There was a depression in the skull that may be “blunt force trauma”, but this was not the cause of death as it was healed. Currently, the cause of death is unknown. This skull may have been placed in a burial site along the water’s edge which eroded away, or the skull could have been drifting in the river for thousands of years.
A professor of anthropology at Minnesota, Kathleen Blue, told the New York Times that the individual was definitely an ancestor of one of the tribes still living in the area. “There’s probably not that many people at that time wandering around Minnesota 8,000 years ago, because... the glaciers have only retreated a few thousands years before that,” she said.
They probably ate a diet of freshwater mussels, plants, deer, turtles, and fish, Blue added, but “That period, we don’t know much about it.”
That time period is relatively unknown as it is rare for Native American tribes to allow their ancestors’ bones to undergo archaeological examinations or be displayed at all, and it is against the law in Minnesota to willfully disturb historic burial grounds, including 12,000 known Indigenous burial mounds.
So, when the sheriff posted the discovery and the remains with the saying “a little bit of history” the office was heavily criticized by several Native American groups and the Minnesota Indian Affairs Council, as it is offensive to their culture to publish photos of ancestral remains.
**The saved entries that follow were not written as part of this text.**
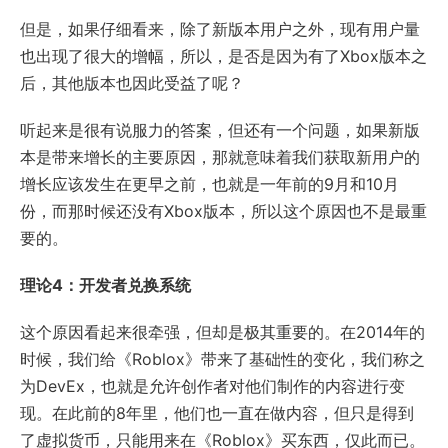
但是，如果仔细看来，除了新版本用户之外，现有用户量
也出现了很大的增幅，所以，是否是因为有了Xbox版本之
后，其他版本也因此受益了呢？
听起来是很有说服力的答案，但还有一个问题，如果新版
本是带来增长的主要原因，那就意味着我们获取新用户的
增长应该发生在更早之前，也就是一年前的9月和10月
份，而那时候还没有Xbox版本，所以这个原因也不是最重
要的。
理论4：开发者兑换系统
这个原因看起来很牵强，但却是极其重要的。在2014年的
时候，我们给《Roblox》带来了基础性的变化，我们称之
为DevEx，也就是允许创作者对他们制作的内容进行变
现。在此前的8年里，他们也一直在做内容，但只是得到
了虚拟货币，只能用来在《Roblox》买东西，仅此而已。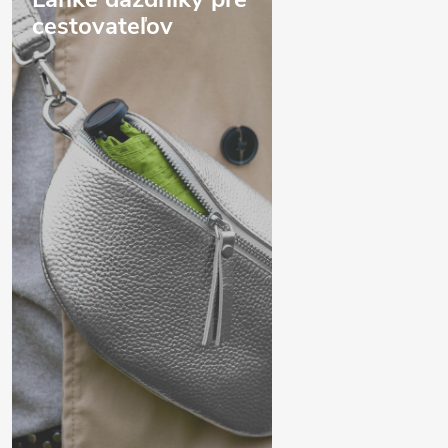
cestovateľov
Dylan Goetsch, the Minnesota Indian Affairs Council cultural response specialist, said that the council had not been made aware of the discovery until seeing the Facebook post and that “Seeing Native American ancestors being displayed and treated as a piece of history is traumatic for many Native Americans as, for centuries, Native American burials were looted, vandalized and destroyed,”.
The post has now been removed and the remains will be given to Upper Sioux Community tribal officials.
“We had no idea but we were alerted to the fact that the Facebook post was offensive to one or more people and so we have since taken that post down. We didn’t mean for it to be offensive whatsoever,” Hable told MPR news.
The skull was revealed by the drought that overtook Minnesota in 2021, which for some parts was the worst seen in 10-30 years. This is not the first time drought has revealed bodies – just this year human corpses were revealed on Nevada's receding Lake Mead, with more expected to come thanks to climate change.